Para ilmuwan di Kanada mengumumkan hasil penelitiannya tentang colchicine, salah satu obat untuk mengatasi gout atau serangan asam urat. Dalam uji klinis, colchicine diklaim bisa menurunkan 21 persen risiko kematian pada pasien COVID-19.
Penelitian yang dilakukan di The Montreal Heart Institute (MHI) tersebut melibatkan 4.488 pasien. Analisis terhadap 4.159 pasien yang terkonfirmasi COVID-19 menunjukkan penggunaan colchicine memberikan manfaat berikut:
Risiko perawatan di rumah sakit turun 25 persen
Penggunaan ventilator mekanis turun 50 persen
Kematian turun 44 persen.
"Penelitian kami menunjukkan efikasi pemberian colchicine dalam mencegah fenomena badai sitokin dan mengurangi komplikasi terkait COVID-19," kata Dr Jean-Claude Tardif, Direktur MHI Research Center, dalam press release yang beredar pada Jumat (22/1/2021).
Meski terdengar menjanjikan, sejumlah pakar memberikan catatan atas temuan tersebut. Dikatakan, jumlah pasien yang membutuhkan ventilasi mekanis maupun yang meninggal terlalu sedikit sehingga sulit didapat kesimpulan yang 'firm'.
Press release yang beredar juga disebut tidak mencantumkan angka absolut dari jumlah pasien yang akhirnya dirawat di rumah sakit, membutuhkan ventilator, maupun akhirnya meninggal dunia.
"Tidak seorang pun akan langsung menyimpulkan ketika seseorang mengatakan sesuatu mendekati signifikansi statistik dan tidak bisa melihat datanya," kata Craig Spencer, Direktur Global Health in Emergency Medicine di Columbia University Medical Center, dikutip dari Statnews.
Sebelumnya, berbagai temuan tentang pengobatan COVID-19 juga tampak menjanjikan di awal namun akhirnya meredup. Salah satunya hydroxychloroquine, obat malaria yang sempat disebut-sebut ampuh untuk pasien COVID-19 tetapi akhirnya ditinggalkan.

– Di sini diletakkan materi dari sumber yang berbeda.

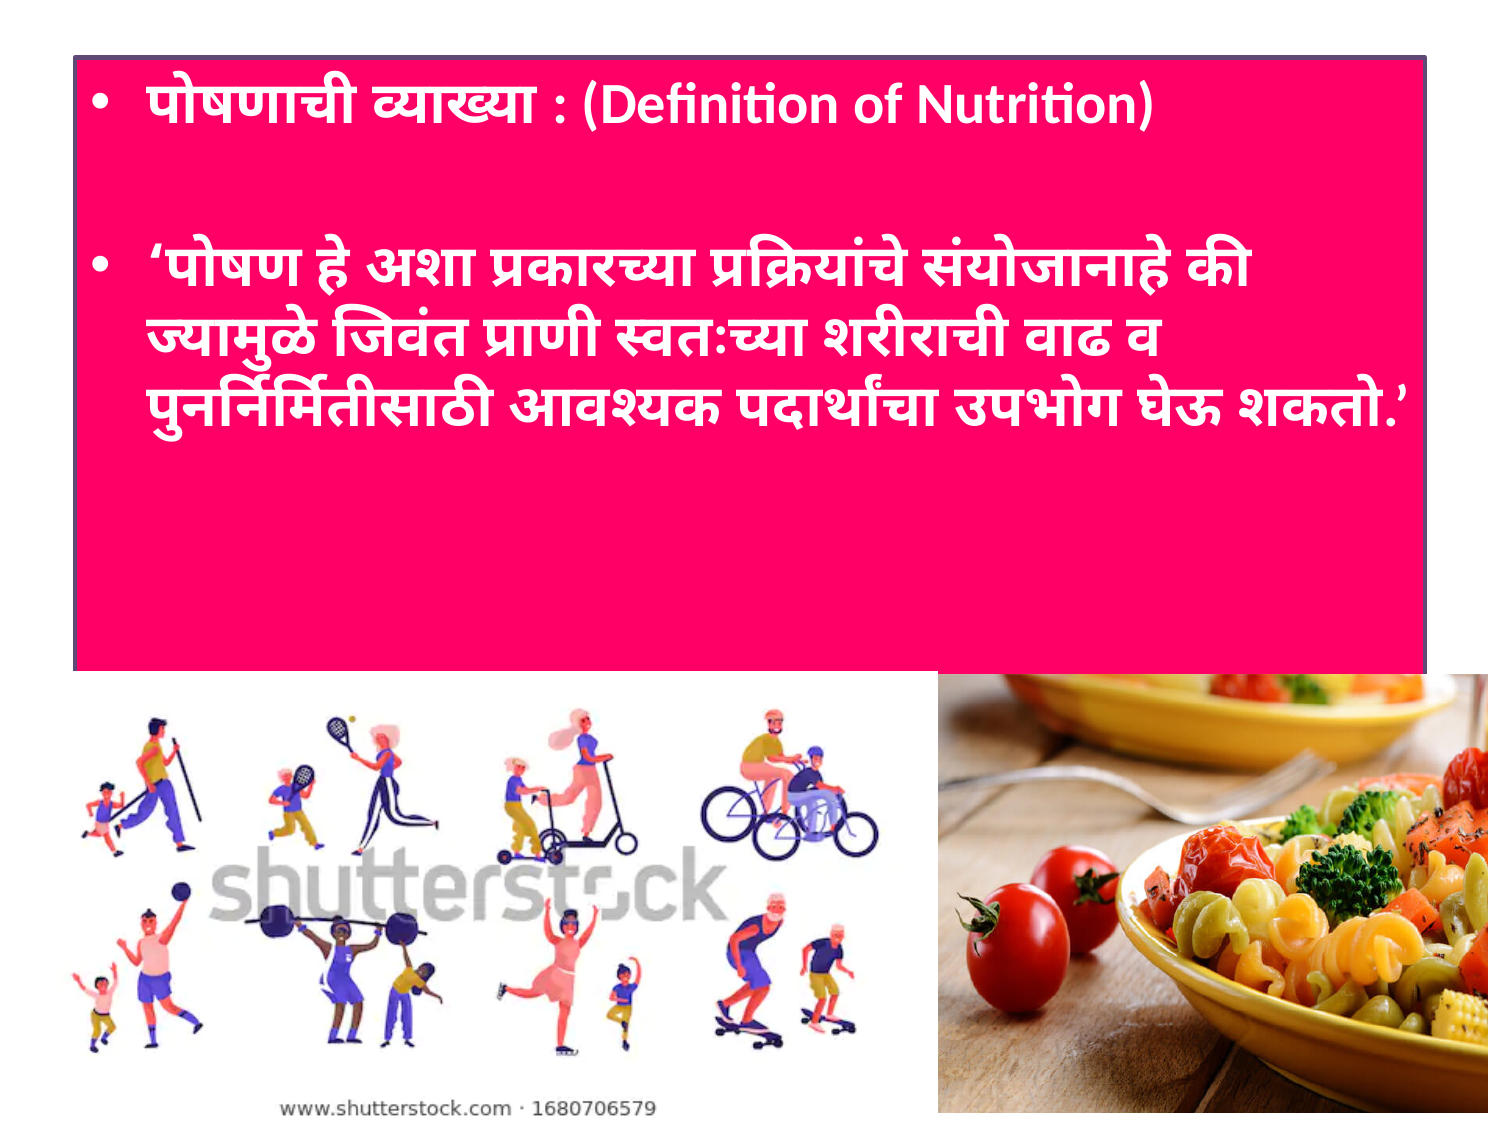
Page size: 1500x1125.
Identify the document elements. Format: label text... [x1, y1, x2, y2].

list पोषणाची व्याख्या : (Definition of Nutrition) ‘पोषण हे अशा प्रकारच्या प्रक्रियांचे संयोजानाहे की ज्यामुळे जिवंत प्राणी स्वतःच्या शरीराची वाढ व पुनर्निर्मितीसाठी आवश्यक पदार्थांचा उपभोग घेऊ शकतो.’ [73, 55, 1427, 673]
picture [0, 671, 1488, 1125]
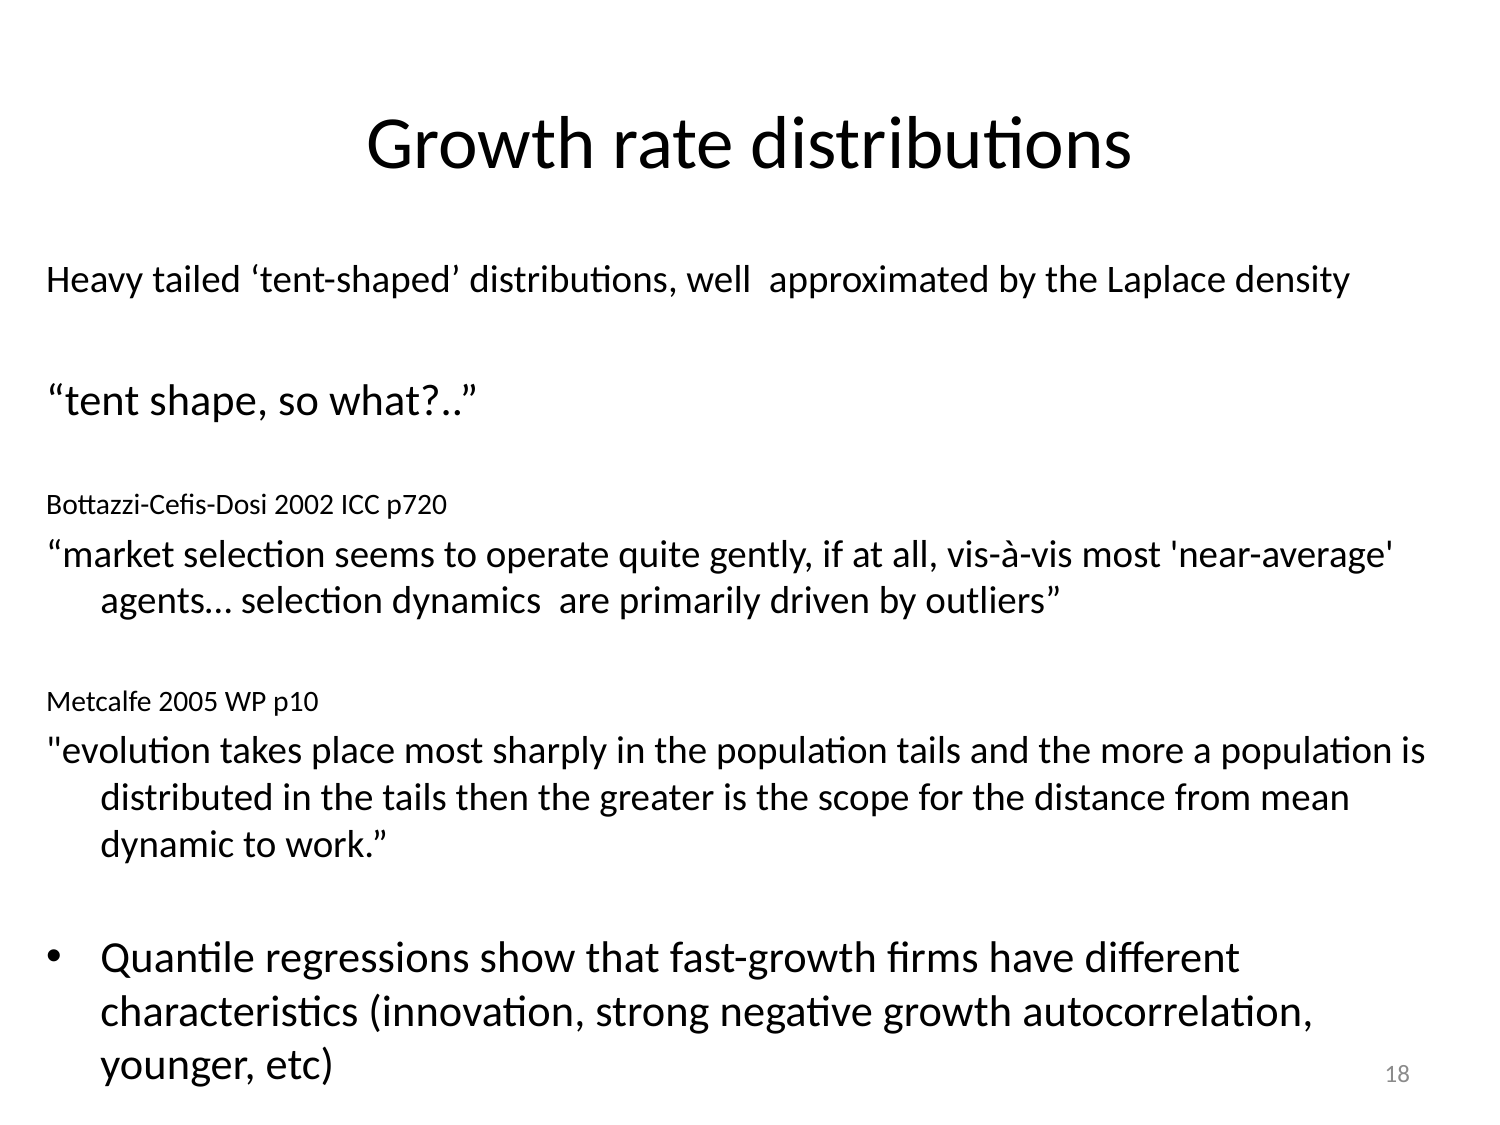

https://indomovie28.net/movies/skandal-cinta-babi-ngepet/
Varian Baru Corona Inggris Disebut 30 Persen Lebih Mematikan, Ini Alasannya
- Varian baru Corona Inggris yang terbukti lebih menular, kini diklaim lebih mematikan daripada mutasi Corona lain yang ditemukan. Hal ini disampaikan Perdana Menteri Inggris dan para ilmuwan setempat.
"Varian virus Corona Inggris yang baru mungkin 30 persen lebih mematikan," sebut Boris Johnson, pada Jumat (22/1/2021), dikutip dari The Guardian.
Para peneliti di New and Emerging Respiratory Virus Threats Advisory Group (Nervtag) menyimpulkan varian baru Corona ini bisa meningkatkan angka kematian hingga 30-40 persen.
Hal ini berdasarkan temuan mereka terkait data pasien COVID-19 yang kemudian meninggal di Inggris. Disimpulkan, bahwa ada peningkatan 1,3 kali lipat dalam risiko kematian.
Kepala penasihat ilmiah pemerintah Inggris, Patrick Vallance, menjelaskan skala perbedaan yang terpapar COVID-19 antara varian baru dan varian aslinya.
"Setiap 1.000 orang berusia 60 tahun yang terinfeksi dengan varian baru Corona, mungkin 13 atau 14 orang diperkirakan akan meninggal, dibandingkan dengan 10 dari 1.000 untuk varian yang asli," sebutnya.
Ia juga menjelaskan, varian baru Corona ini memiliki risiko penularan lebih tinggi hingga 70 persen. Menurutnya, semua usia bisa terinfeksi varian baru Corona ini.
"Tidak ada usia preferensial, itu dapat menyerang siapa saja pada usia berapa pun, seperti varian aslinya, virus aslinya," kata Vallance.
Varian baru Corona Inggris yaitu B117 semakin umum ditemukan. Setidaknya sudah ada 60 negara yang mengidentifikasi varian tersebut, berdasarkan laporan WHO.
Para ilmuwan kini mendesak pembatasan di Inggris diperketat. Begitu juga dengan para pemimpin di Uni Eropa, mendorong pertimbangan memperketat pembatasan, demi melawan varian baru Corona Inggris.
"Saat ini, tingkat penularannya sangat tinggi, dan saya pikir kita harus realistis tentang itu," kata Boris Johnson.
"Saya pikir kita harus hidup dengan virus Corona dengan satu atau cara lain dalam waktu yang lama," lanjutnya.